§ **书面任务 A**:
根据下面讲弹性车轮减振的文字，回答这几个问题：
(i) 文中的耦合动力学模型是基于什么理论建立的？
(ii) 弹性车轮的振动卓越频率集中在什么范围？峰值大约在多少赫兹？
(iii) 桥梁垂向和横向振动的主频大约是多少？
§ **书面任务 B**:
把下面讲弹性车轮对大跨斜拉桥振动抑制的文字接着往下写，从最后一句后面开始。
### 文本片段
弹性车轮对大跨斜拉桥车桥耦合振动的抑制特性

doi:10.13229/j.cnki.jdxbgxb.20211258

摘要/Abstract

摘要：

为了从动力学角度探明地铁车辆-桥梁（特别是大跨斜拉桥）系统对弹性车轮的适应性，本文开展了大跨斜拉桥上弹性车轮对地铁车桥系统振动的影响及抑制特性研究。基于车辆-轨道耦合动力学理论，建立了考虑弹性车轮的地铁车辆-大跨斜拉桥系统耦合动力学模型；借助该模型，研究了长-短波不平顺联合激扰下弹性车轮对地铁车辆和大跨斜拉桥的振动特性的影响，并从时-频域角度探明了弹性车轮对地铁车辆-大跨斜拉桥系统的减振效果。研究结果表明：当地铁车辆通过大跨斜拉桥时，弹性车轮能有效降低轮轨作用力以及车轮和轴箱的振动；与传统刚性车轮相比，弹性车轮轮箍振动最剧烈，传统刚性车轮振动其次，而弹性车轮轮芯振动最小；基于本文所采用的弹性车轮动力学参数，弹性车轮的振动卓越频率集中在10~50 Hz，且在25 Hz左右存在峰值；桥梁垂向和横向振动主频均在1 Hz左右，且弹性车轮能有效降低大跨斜拉桥的中、低频振动。

关键词: 车辆工程, 弹性车轮, 大跨斜拉桥, 时-频分析, 减振

Abstract:

In order to prove the adaptability of the metro train-bridge （especially long-span bridge） system to resilient wheels from the perspective of dynamics， the influence of resilient wheels on the long-span cable-stayed bridge （LSCSB） on the vibration of the metro train-bridge system and its suppression characteristics was studied. Based on the vehicle-track coupling dynamics theory， a coupled dynamic model of metro train-LSCSB system considering resilient wheel was established. Adopting the model， the effect of resilient wheels on the vibration characteristics of metro train and LSCSB under the combined disturbance of long-short wave irregularities was studied， the damping effect of resilient wheel on metro train-LSCSB system is proved from time-frequency domain. The results show that when metro train running through， the resilient wheel can effectively reduce the wheel/rail force， vibration of the wheel and axle box. Compared with the traditional rigid wheel， the vibration of rim is the most intense， followed by the vibration of traditional rigid wheel， and the vibration of web is the smallest. Based on the propesd dynamic parameters of the resilient wheel， the excellent frequency of the resilient wheel vibration is concentrated in 10 Hz to 50 Hz， and there is a peak around 25 Hz. The main frequency of the bridge vertical and lateral vibration is about 1 Hz. The resilient wheels can effectively reduce the mid-low frequency vibrations of LSCSB.
######
### 提取记录
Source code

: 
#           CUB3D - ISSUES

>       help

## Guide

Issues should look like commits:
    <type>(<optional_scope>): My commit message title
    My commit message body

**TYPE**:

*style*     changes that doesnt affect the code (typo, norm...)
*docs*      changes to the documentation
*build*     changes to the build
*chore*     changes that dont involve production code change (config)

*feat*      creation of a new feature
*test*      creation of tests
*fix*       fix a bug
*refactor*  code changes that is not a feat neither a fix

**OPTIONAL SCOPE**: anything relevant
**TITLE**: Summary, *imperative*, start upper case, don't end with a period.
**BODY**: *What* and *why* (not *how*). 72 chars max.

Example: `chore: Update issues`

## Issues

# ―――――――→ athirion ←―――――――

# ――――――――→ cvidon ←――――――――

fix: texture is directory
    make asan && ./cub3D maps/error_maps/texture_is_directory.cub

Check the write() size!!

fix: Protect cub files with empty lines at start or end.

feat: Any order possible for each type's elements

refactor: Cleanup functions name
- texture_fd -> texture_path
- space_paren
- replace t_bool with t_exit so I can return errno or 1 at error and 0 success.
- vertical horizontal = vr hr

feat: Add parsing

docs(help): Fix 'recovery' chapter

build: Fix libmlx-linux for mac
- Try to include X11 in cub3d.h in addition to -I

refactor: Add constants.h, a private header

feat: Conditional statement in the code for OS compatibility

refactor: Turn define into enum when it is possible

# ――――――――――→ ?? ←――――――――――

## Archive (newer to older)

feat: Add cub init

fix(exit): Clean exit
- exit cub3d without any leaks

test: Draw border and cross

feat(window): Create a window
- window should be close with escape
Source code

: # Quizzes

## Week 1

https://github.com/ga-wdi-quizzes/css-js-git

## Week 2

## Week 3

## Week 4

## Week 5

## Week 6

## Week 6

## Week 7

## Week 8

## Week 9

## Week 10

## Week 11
######
§ **你的回答 A**:
(i) 车辆-轨道耦合动力学理论。
(ii) 集中在10~50 Hz，峰值在25 Hz左右。
(iii) 都在1 Hz左右。

§ **你的回答 B**:
Key words: vehicle engineering, resilient wheel, long-span cable-stayed bridge, time-frequency analysis, vibration reduction

中图分类号:

陈兆玮,蒲前华. 弹性车轮对大跨斜拉桥车桥耦合振动的抑制特性[J]. 吉林大学学报(工学版), 2023, 53(9): 2519-2532.

Zhao-wei CHEN,Qian-hua PU. Suppression characteristics of vehicle⁃bridge coupling vibration of long⁃span cable⁃stayed bridge with resilient wheels[J]. Journal of Jilin University(Engineering and Technology Edition), 2023, 53(9): 2519-2532.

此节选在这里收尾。